Am 1. Oktober erlitt der 78-Jährige während eines Wahlkampfauftritts in Las Vegas (Nevada) einen Herzinfarkt, worauf er mehrere Tage in Spitalpflege verbringen und in seinem Wahlkampf zwei Wochen lang pausieren musste.

Den zweiten Rang nimmt Pete Buttigieg (37) ein, der bis Ende Dezember als Stadtpräsident von South Bend (Indiana) amtierte. Buttigieg sammelte im 4. Quartal 24,7 Millionen Dollar an Spenden. Auf dem dritten Platz befindet sich Joe Biden (77), ehemaliger Vize von Präsident Barack Obama: Der altgediente Berufspolitiker nahm von Oktober bis Dezember 22,7 Millionen Dollar ein. Und auf dem vierten Platz rangiert Andrew Yang (44): Dem ehemaligen Unternehmer gelang es, von Oktober bis Dezember 16,5 Millionen Dollar einzusammeln – eine erstaunliche Summe, ist Yang doch ein politischer Neuling, dessen Kandidatur von den etablierten Medien stiefmütterlich behandelt wird.

Noch ausstehend sind die aktuellen Zahlen führender Kandidaten wie Elizabeth Warren (70), der progressiven Senatorin aus Massachusetts, und Amy Klobuchar (59), der zentristischen Senatorin aus Minnesota.

Ausserdem befinden sich im Rennen der Demokraten zwei Multi-Milliardäre, die nicht auf Spendengelder angewiesen sind: der Medienunternehmer Mike Bloomberg (77) und der ehemalige Spekulant Tom Steyer (62).

Ein Blick zurück: Im 4. Quartal 2011 sammelten die republikanischen Herausforderer von Präsident Obama zusammengenommen gegen 66 Millionen Dollar. Der demokratische Amtsinhaber wiederum häufte in den drei Monaten Spendengelder im Umfang von knapp 40 Millionen Dollar an. Acht Jahre später sammelte Präsident Trump 46 Millionen.
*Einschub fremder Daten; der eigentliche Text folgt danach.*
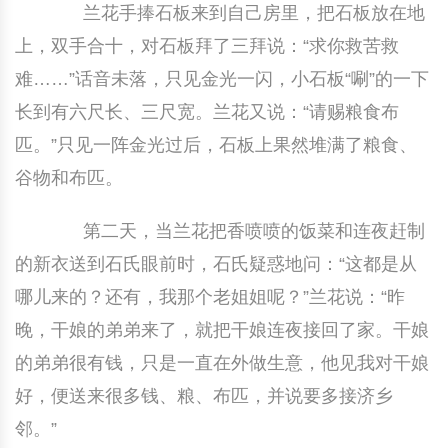
兰花手捧石板来到自己房里，把石板放在地
上，双手合十，对石板拜了三拜说：“求你救苦救
难……”话音未落，只见金光一闪，小石板“唰”的一下
长到有六尺长、三尺宽。兰花又说：“请赐粮食布
匹。”只见一阵金光过后，石板上果然堆满了粮食、
谷物和布匹。
第二天，当兰花把香喷喷的饭菜和连夜赶制
的新衣送到石氏眼前时，石氏疑惑地问：“这都是从
哪儿来的？还有，我那个老姐姐呢？”兰花说：“昨
晚，干娘的弟弟来了，就把干娘连夜接回了家。干娘
的弟弟很有钱，只是一直在外做生意，他见我对干娘
好，便送来很多钱、粮、布匹，并说要多接济乡
邻。”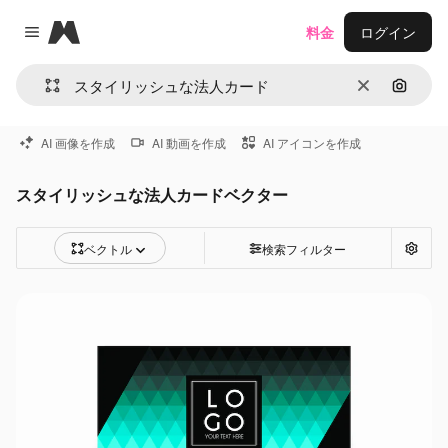
Magnific
料金
ログイン
Close menu
消去
画像で
AI 画像を作成
AI 動画を作成
AI アイコンを作成
スタイリッシュな法人カードベクター
ベクトル
検索フィルター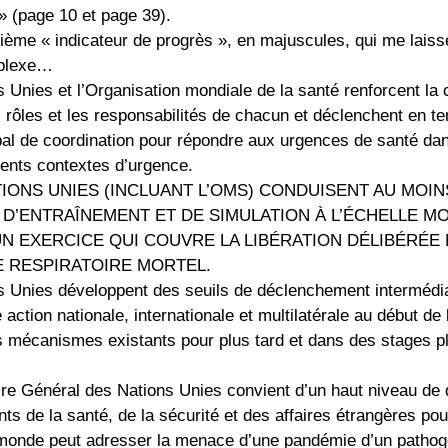
» (page 10 et page 39).
xième « indicateur de progrès », en majuscules, qui me laiss
rplexe…
 Unies et l’Organisation mondiale de la santé renforcent la 
es rôles et les responsabilités de chacun et déclenchent en 
al de coordination pour répondre aux urgences de santé dan
rents contextes d’urgence.
TIONS UNIES (INCLUANT L’OMS) CONDUISENT AU MOI
D’ENTRAÎNEMENT ET DE SIMULATION À L’ÉCHELLE MO
N EXERCICE QUI COUVRE LA LIBÉRATION DÉLIBÉRÉE 
 RESPIRATOIRE MORTEL.
s Unies développent des seuils de déclenchement intermédia
 action nationale, internationale et multilatérale au début de
s mécanismes existants pour plus tard et dans des stages 
ire Général des Nations Unies convient d’un haut niveau de 
nts de la santé, de la sécurité et des affaires étrangères po
onde peut adresser la menace d’une pandémie d’un pathogè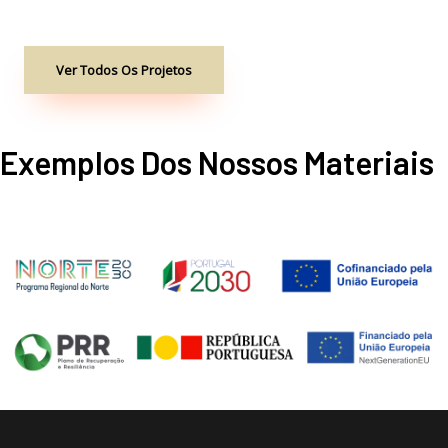
Ver Todos Os Projetos
Exemplos Dos Nossos Materiais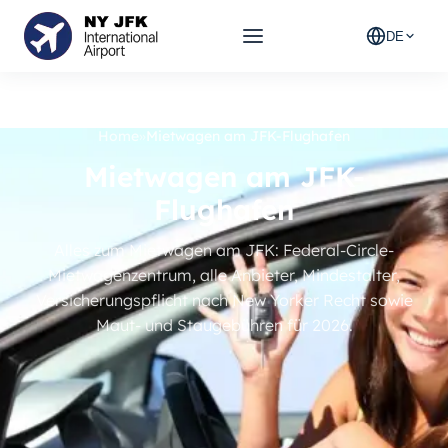
DE
Home
»
Mietwagen am JFK-Flughafen
Mietwagen am JFK-
Flughafen
Alles zum Mietwagen am JFK: Federal-Circle-
Mietwagenzentrum, alle Anbieter, Mindestalter,
Versicherungspflicht nach New Yorker Recht sowie
Maut- und Staugebühren für 2026.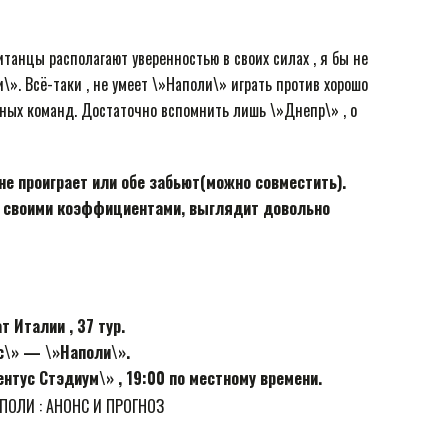
итанцы располагают уверенностью в своих силах , я бы не
и\». Всё-таки , не умеет \»Наполи\» играть против хорошо
ных команд. Достаточно вспомнить лишь \»Днепр\» , о
е проиграет или обе забьют(можно совместить).
 со своими коэффициентами, выглядит довольно
 Италии , 37 тур.
с\» — \»Наполи\».
вентус Стэдиум\» , 19:00 по местному времени.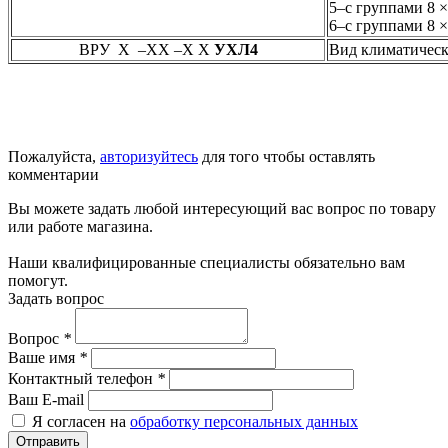
5–с группами 8 
6–с группами 8 
ВРУ Х –ХХ –Х Х
УХЛ4
Вид климатическ
Пожалуйста,
авторизуйтесь
для того чтобы оставлять
комментарии
Вы можете задать любой интересующий вас вопрос по товару
или работе магазина.
Наши квалифицированные специалисты обязательно вам
помогут.
Задать вопрос
Вопрос
*
Ваше имя
*
Контактный телефон
*
Ваш E-mail
Я согласен на
обработку персональных данных
Отправить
Seine Herausforderer aber verfügen über weit mehr als 100 Millionen Dollar an Spendengeldern: Geld, das sie im innerparteilichen Ausscheidungsrennen in Werbung oder Kampagnen-In­frastruktur investieren können.

Der Ausscheidungskampf der Demokraten beginnt am 3. Februar mit den Wahlversammlungen (Caucuses) in Iowa. Am 11. Februar steht dann in New Hampshire die erste Vorwahl (Primary) auf dem Programm.